[PATCH 1/5] xmllite/reader: Improve input stream encoding detection

Mon Mar 6 03:35:55 CST 2017

Signed-off-by: Nikolay Sivov <nsivov at codeweavers.com>
---
 dlls/xmllite/reader.c       | 20 +++++++++-----
 dlls/xmllite/tests/reader.c | 67 ++++++++++++++++++++++++++++++++++++++++++++-
 2 files changed, 79 insertions(+), 8 deletions(-)

diff --git a/dlls/xmllite/reader.c b/dlls/xmllite/reader.c
index a880bee256..699af4b2a1 100644
--- a/dlls/xmllite/reader.c
+++ b/dlls/xmllite/reader.c
@@ -1,7 +1,7 @@
 /*
  * IXmlReader implementation
  *
- * Copyright 2010, 2012-2013, 2016 Nikolay Sivov
+ * Copyright 2010, 2012-2013, 2016-2017 Nikolay Sivov
  *
  * This library is free software; you can redistribute it and/or
  * modify it under the terms of the GNU Lesser General Public
@@ -93,6 +93,8 @@ static const WCHAR gtW[] = {'>',0};
 static const WCHAR commentW[] = {'<','!','-','-',0};
 static const WCHAR piW[] = {'<','?',0};
 
+static BOOL is_namestartchar(WCHAR ch);
+
 static const char *debugstr_nodetype(XmlNodeType nodetype)
 {
     static const char * const type_names[] =
@@ -840,10 +842,9 @@ static inline BOOL readerinput_is_utf8(xmlreaderinput *readerinput)

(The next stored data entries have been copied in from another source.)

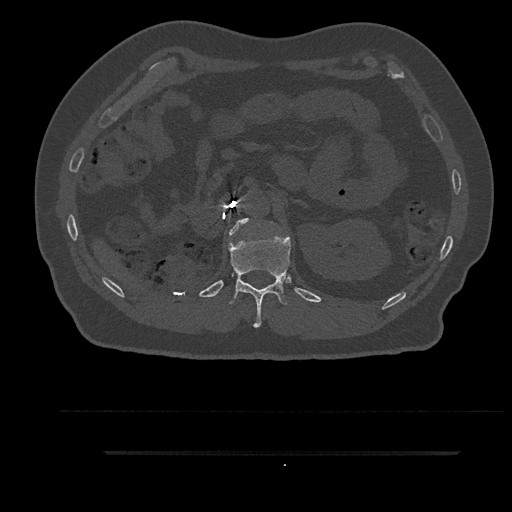
CT including the spine, one axial slice; slice 230 of 797 in the series (ordered by position); reconstruction kernel Br40s/3; bone window (W 1800 / L 400 HU); 0.5 mm slice thickness; 512 × 512 image matrix. Patient: male, 63 years. From the clinical record (not read from this slice): primary cancer: renal; vertebrae with lytic lesions (as recorded): T8.
Outlined on this slice (semi-automatic segmentation, software-assisted and operator-edited):
- L1 vertebra: box from (x=229, y=218) to (x=249, y=235) px
- T12 vertebra: (x=228, y=230)–(x=291, y=328)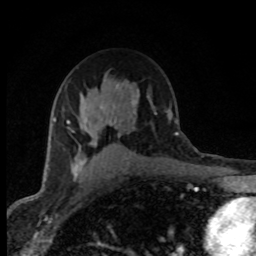
Breast MRI (dynamic contrast-enhanced), one axial slice; slice 52 of 80 in the series (ordered by position); cropped to one breast; dynamic contrast-enhanced series, time point 2 of 8 at this slice position (early post-contrast); 1.5 T; TE 4.2 ms, TR 7.1 ms; 2 mm slice thickness; 256 × 256 image matrix, field of view 145 × 145 mm. Female patient.
Annotated regions visible in this slice (semi-automatically segmented with operator editing):
- enhancing-tissue mask used for the functional tumour volume (all voxels passing the contrast-enhancement thresholds inside the analysis volume; usually the tumour): bounding box [x1, y1, x2, y2] px = [53, 85, 136, 180]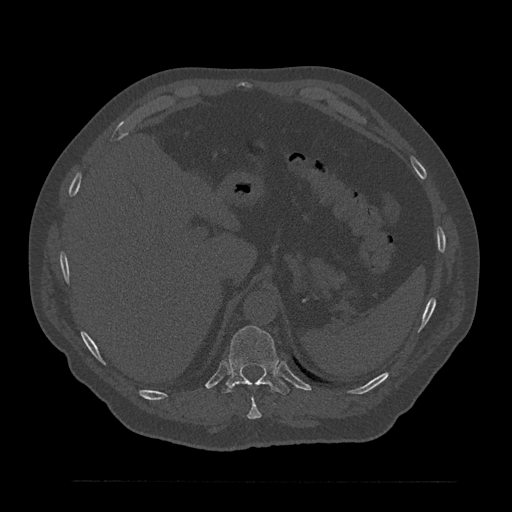
CT including the spine, one axial slice. Reconstruction kernel Br40s/3. Bone window (W 1800 / L 400 HU). 0.5 mm slice thickness. 512 × 512 image matrix, field of view 430 × 430 mm. Male patient, age 61 years. From the clinical record (not read from this slice): primary cancer: prostate.
Annotated regions visible in this slice (semi-automatically segmented with operator editing):
- T10 vertebra: bounding box (x1, y1, x2, y2) in pixels: (247, 397, 262, 419)
- T11 vertebra: (222, 326, 289, 395)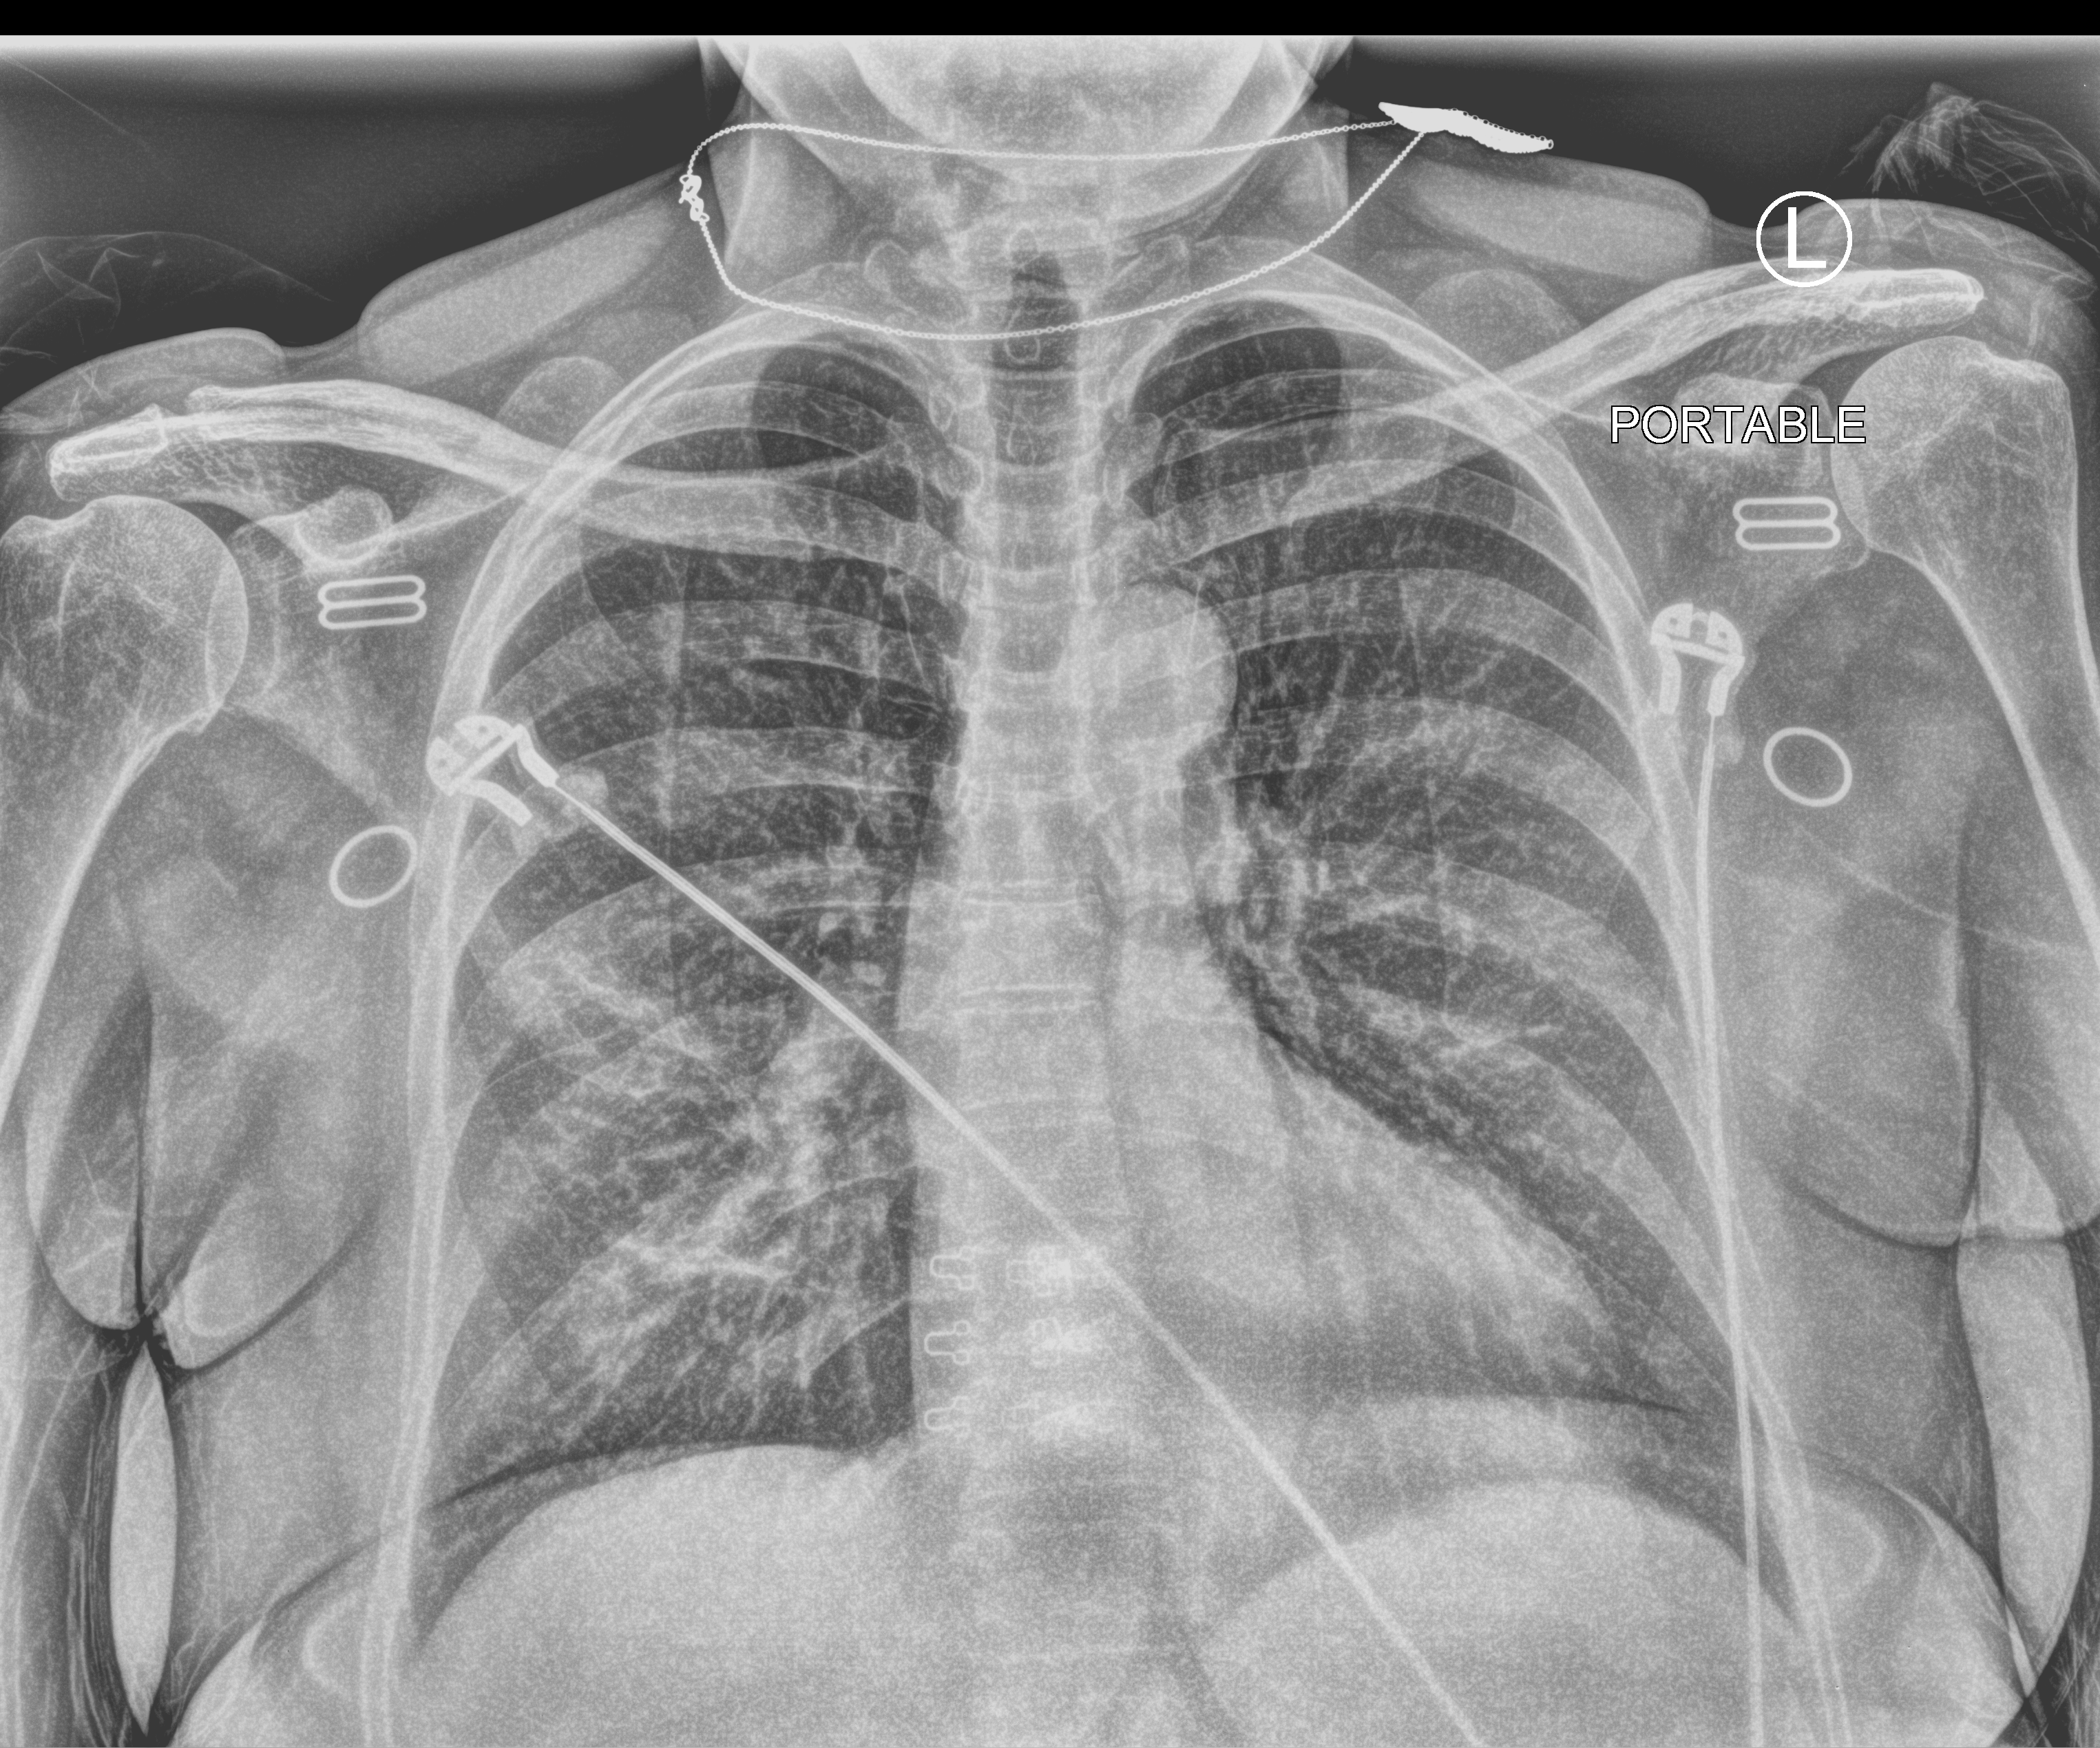
Bedside chest radiograph (computed radiography); anteroposterior (AP) projection. Female patient hospitalised with COVID-19, age 60–74 years.
Admission-level facts for this patient (not findings on this image; timing relative to this image not recorded):
- COPD (admission record): no
- hypertension (admission record): no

 static HRESULT readerinput_detectencoding(xmlreaderinput *readerinput, xml_encoding *enc)
 {
     encoded_buffer *buffer = &readerinput->buffer->encoded;
-    static const WCHAR startW[] = {'<','?'};
-    static const WCHAR commentW[] = {'<','!'};
     static const char utf8bom[] = {0xef,0xbb,0xbf};
     static const char utf16lebom[] = {0xff,0xfe};
+    WCHAR *ptrW;
 
     *enc = XmlEncoding_Unknown;
 
@@ -854,13 +855,17 @@ static HRESULT readerinput_detectencoding(xmlreaderinput *readerinput, xml_encod
         if (buffer->written <= 3) return MX_E_INPUTEND;
     }
 
+    ptrW = (WCHAR *)buffer->data;
     /* try start symbols if we have enough data to do that, input buffer should contain
        first chunk already */
     if (readerinput_is_utf8(readerinput))
         *enc = XmlEncoding_UTF8;
-    else if (!memcmp(buffer->data, startW, sizeof(startW)) ||
-             !memcmp(buffer->data, commentW, sizeof(commentW)))

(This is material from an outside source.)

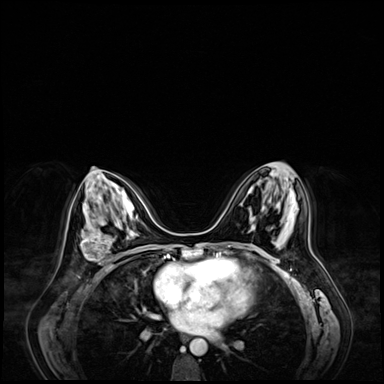
Breast MRI (dynamic contrast-enhanced), one axial slice. Slice 35 of 72 in the series (ordered by position). Dynamic contrast-enhanced series, time point 2 of 9 at this slice position (early post-contrast). 3 T. TE 1.4 ms, TR 4.3 ms. 2.5 mm slice thickness. 384 × 384 image matrix, field of view 360 × 360 mm. Female patient.
Structures marked on this image (semi-automatic segmentation, software-assisted and operator-edited):
- enhancing-tissue mask used for the functional tumour volume (all voxels passing the contrast-enhancement thresholds inside the analysis volume; usually the tumour): bounding box [x1, y1, x2, y2] px = [81, 232, 111, 268]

-        *enc = XmlEncoding_UTF16;
+    else if (*ptrW == '<')
+    {
+        ptrW++;
+        if (*ptrW == '?' || *ptrW == '!' || is_namestartchar(*ptrW))

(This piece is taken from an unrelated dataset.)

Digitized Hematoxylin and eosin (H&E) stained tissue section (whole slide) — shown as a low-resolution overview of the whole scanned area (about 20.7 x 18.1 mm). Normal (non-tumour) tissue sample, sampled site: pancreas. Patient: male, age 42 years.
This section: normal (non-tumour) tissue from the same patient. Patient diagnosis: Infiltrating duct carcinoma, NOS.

+            *enc = XmlEncoding_UTF16;
+    }
     /* try with BOM now */
     else if (!memcmp(buffer->data, utf8bom, sizeof(utf8bom)))
     {
@@ -2492,7 +2497,8 @@ static HRESULT reader_parse_nextnode(xmlreader *reader)
 
                 /* try to detect encoding by BOM or data and set input code page */
                 hr = readerinput_detectencoding(reader->input, &enc);
-                TRACE("detected encoding %s, 0x%08x\n", debugstr_w(xml_encoding_map[enc].name), hr);
+                TRACE("detected encoding %s, 0x%08x\n", enc == XmlEncoding_Unknown ? "(unknown)" :
+                        debugstr_w(xml_encoding_map[enc].name), hr);
                 if (FAILED(hr)) return hr;
 
                 /* always switch first time cause we have to put something in */
diff --git a/dlls/xmllite/tests/reader.c b/dlls/xmllite/tests/reader.c
index f7f738e682..fba73c9e09 100644
--- a/dlls/xmllite/tests/reader.c
+++ b/dlls/xmllite/tests/reader.c
@@ -49,7 +49,7 @@ static void free_str(WCHAR *str)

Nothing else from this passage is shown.